Jakarta, – EKOIN – CO – – Menteri Hak Asasi Manusia (HAM) Natalius Pigai menegaskan bahwa penyediaan ruang demonstrasi di halaman Gedung DPR-RI merupakan langkah strategis untuk memperkuat praktik demokrasi substantif di Indonesia.
Menurutnya, gagasan ini akan memberi keseimbangan antara kebebasan menyampaikan pendapat dengan ketertiban publik. “Masyarakat berhak menyampaikan pendapat secara damai. Negara bukan hanya menghormati, tetapi juga berkewajiban memastikan ruang itu ada. Menyediakan ruang demonstrasi di halaman DPR adalah pilihan strategis yang perlu dipertimbangkan serius, karena akan mempertemukan masyarakat dengan lembaga yang mewakili mereka,” ujar Pigai.
Usulan tersebut sejalan dengan pernyataan Presiden Republik Indonesia Prabowo Subianto pada 31 Agustus 2025. Presiden menegaskan bahwa kebebasan berpendapat dijamin oleh International Covenant on Civil and Political Rights Pasal 19, Undang-Undang Nomor 9 Tahun 1998, serta UUD 1945 Pasal 28E.
Pigai menambahkan, demonstrasi di Indonesia kerap menimbulkan gesekan karena aksi sering dilakukan di jalan-jalan utama, sehingga menimbulkan kemacetan dan potensi benturan. Kehadiran ruang demonstrasi di halaman DPR diharapkan menjadi solusi: hak masyarakat tetap dijamin, namun ketertiban juga bisa lebih terjaga.
Gagasan serupa sejatinya bukan hal baru. Beberapa negara telah mempraktikkannya, seperti Jerman dengan alun-alun publik di Berlin, Inggris dengan Parliament Square, Singapura dengan Speakers’ Corner Hong Lim Park, hingga Amerika Serikat dengan free speech zones. Sementara di Korea Selatan, meski ada larangan aksi dekat istana dan parlemen, pemerintah tetap menyediakan ruang publik besar seperti Gwanghwamun Square untuk aksi damai.

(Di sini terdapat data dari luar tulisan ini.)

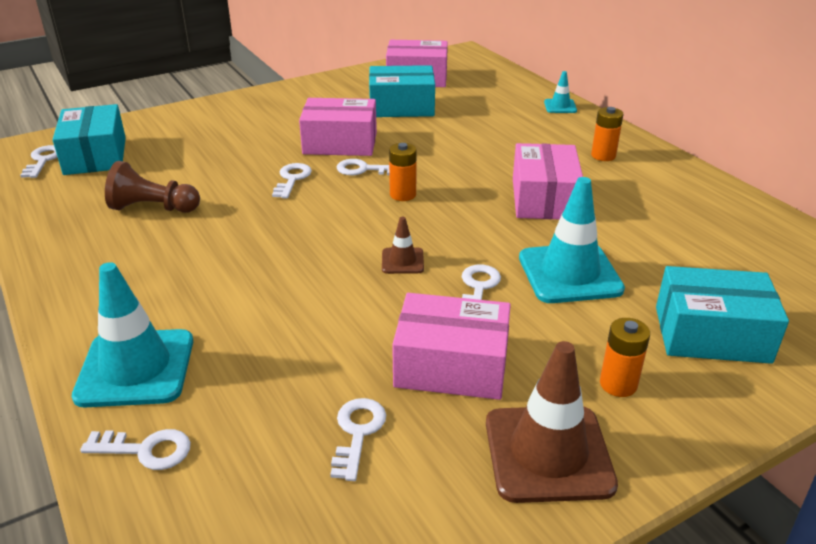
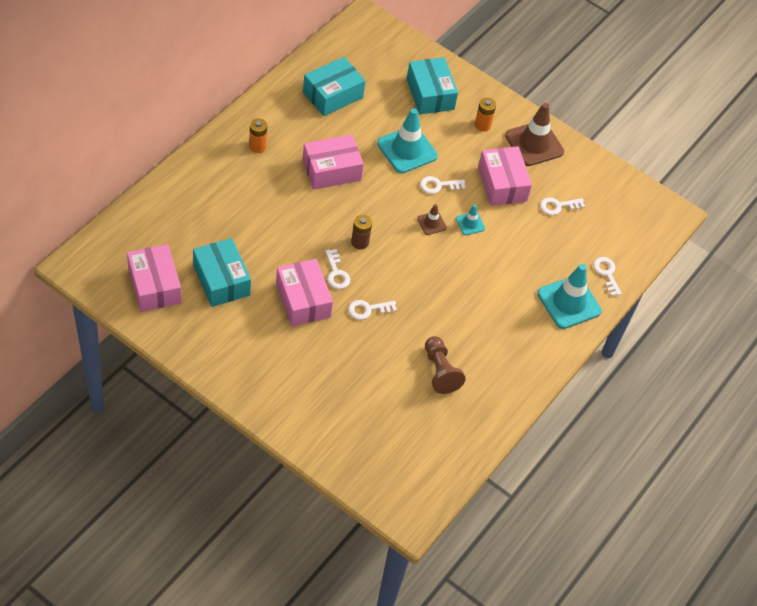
camera: 120 degrees left, 20 degrees up
white key [20,145,58,178] -> none
turquoise box [53,104,126,175] -> turquoise box moved to [303,57,365,116]
orange battery [389,143,417,201] -> brown battery [351,215,372,250]
turquoise traffic cone [544,71,577,113] -> turquoise traffic cone moved to [456,205,485,235]

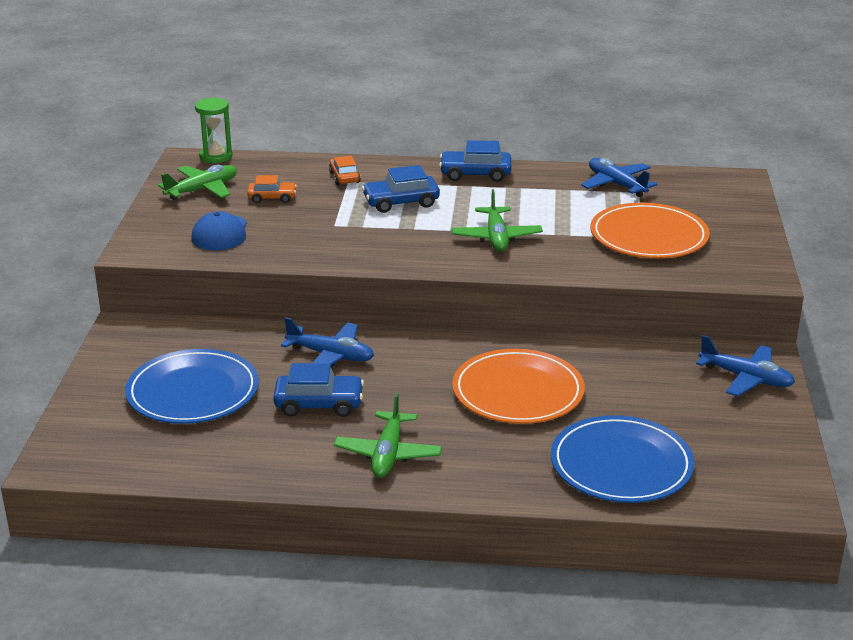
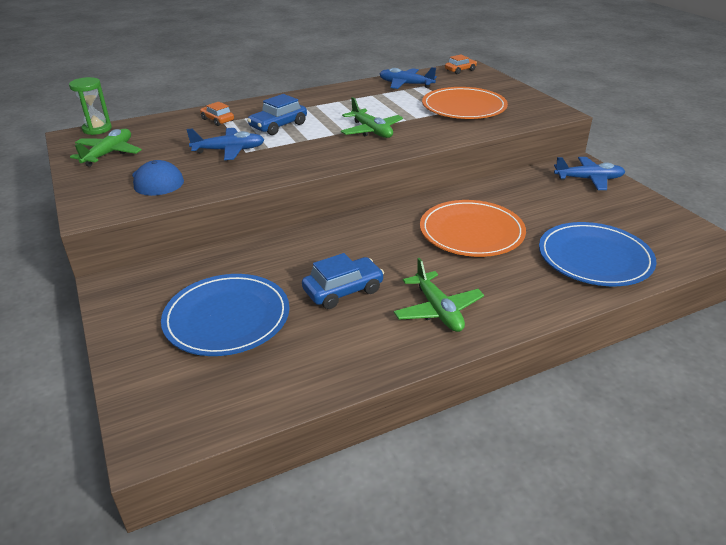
camera: 30 degrees left, 5 degrees up
orange car [247,175,297,203] -> orange car moved to [445,55,477,74]
blue plane [281,317,374,367] -> blue plane moved to [186,128,264,160]
blue car [439,140,511,182] -> none

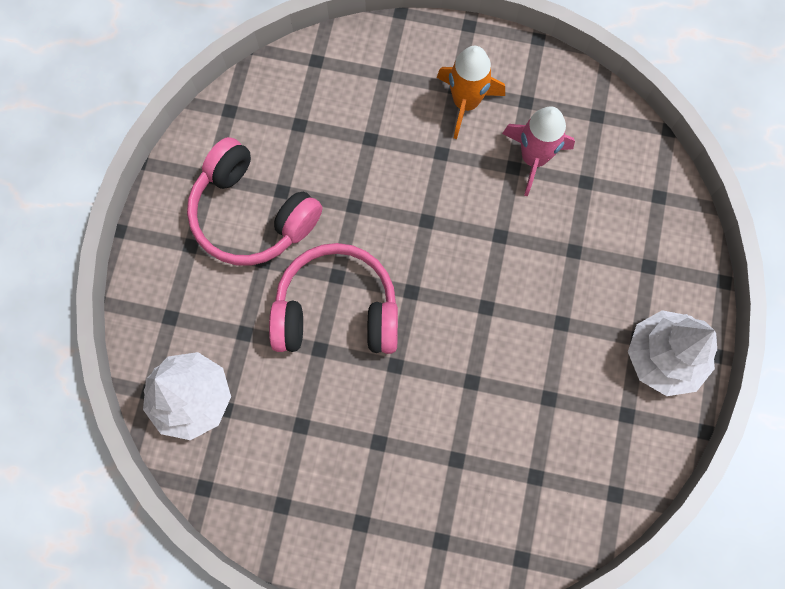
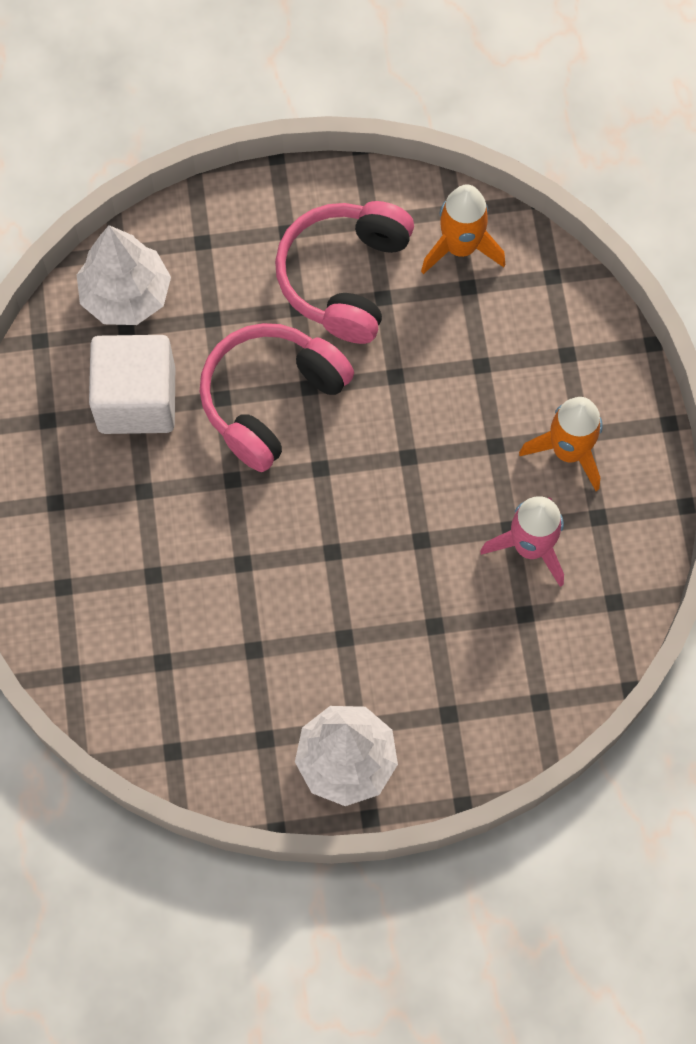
camera: 70 degrees right, 5 degrees down
pink headphones [269,243,398,354] -> pink headphones turned 120 degrees counterclockwise [200,323,354,472]
none -> white cube [89,335,175,434]
none -> orange rocket [421,184,505,274]

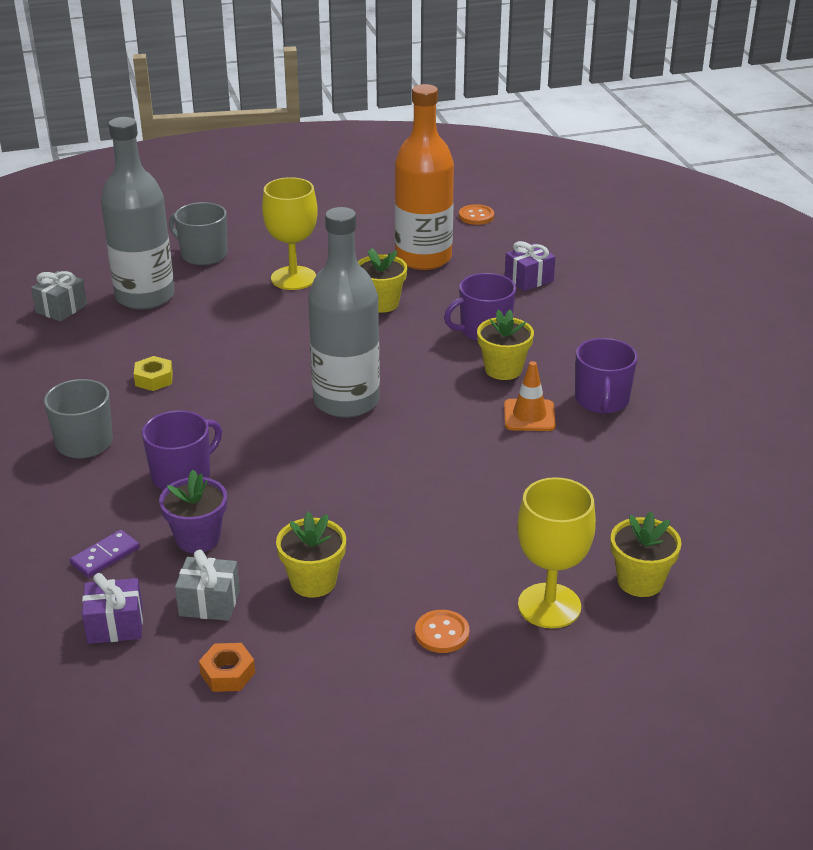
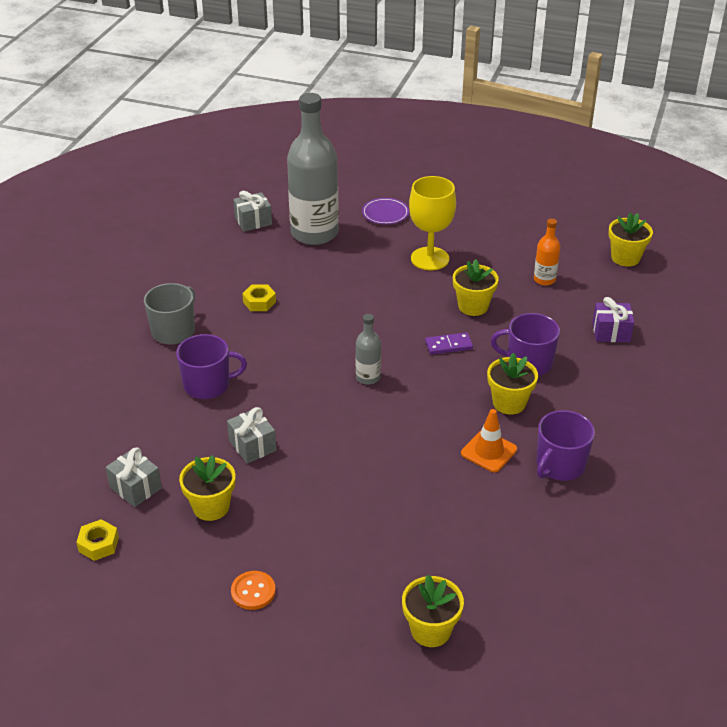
camera: 35 degrees right, 5 degrees up
purple domino [70,530,140,578] -> purple domino moved to [425,332,473,355]
purple gift [82,573,143,644] -> none
purple flower pot [159,470,227,553] -> none
grey mug [169,202,227,265] -> purple plate [362,198,409,225]
orange nut [199,643,255,692] -> yellow nut [76,519,119,561]
grey bottle [308,207,380,418] -> grey bottle [356,314,381,385], size x0.45
orange bottle [395,84,454,270] -> orange bottle [534,219,560,286], size x0.45
orange button [459,204,494,225] -> yellow flower pot [608,212,653,267]
yellow goblet [517,477,596,628] -> none
none -> grey gift [227,407,276,464]

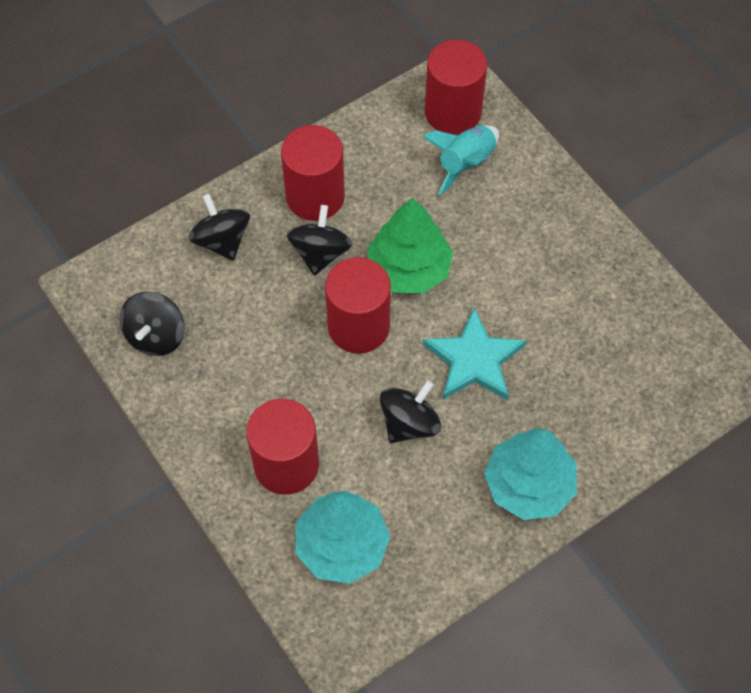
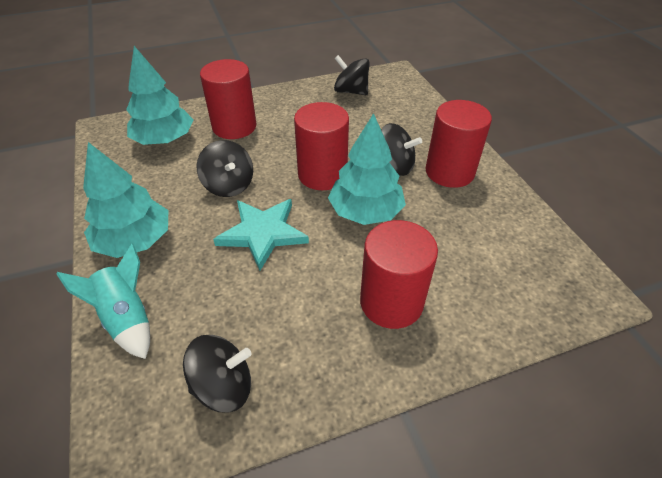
camera: 105 degrees right, 15 degrees down
black spinning top [188,194,250,261] -> black spinning top moved to [183,335,251,413]
green tree [367,198,453,294] -> turquoise tree [328,113,406,225]
turquoise rocket [422,125,499,195] -> turquoise rocket moved to [56,244,150,359]
red cylinder [425,40,487,135] -> red cylinder moved to [360,220,438,329]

Di Indonesia, DPR sebenarnya pernah menggagas pembangunan “Alun-alun Demokrasi” dalam Renstra 2015–2019. Bahkan peresmian simbolis pernah dilakukan pada 21 Mei 2015, namun proyek tersebut tak berlanjut. Pemprov DKI Jakarta juga sempat menghadirkan Taman Aspirasi Monas pada 2016, namun lebih bersifat simbolik.
Pigai menekankan delapan alasan pentingnya ruang demonstrasi di halaman DPR, di antaranya: simbolisme demokrasi autentik, aspirasi langsung sampai ke parlemen, pengurangan beban lalu lintas, keamanan terkendali, budaya dialog, hilangnya stigma negatif terhadap aksi, efisiensi logistik, serta menjadi preseden bagi daerah lain.
Ia menegaskan bahwa ruang ini tidak boleh dipandang sebagai upaya pembatasan, melainkan sebagai tambahan ruang resmi yang representatif dan aman. “Dulu, DPR pernah menuliskannya dalam renstra, Pemprov DKI pernah membangunnya di Monas. Kini, dengan momentum politik yang tepat, kita bisa memastikan ruang demokrasi itu benar-benar hadir, bukan sekadar wacana,” tutup Pigai.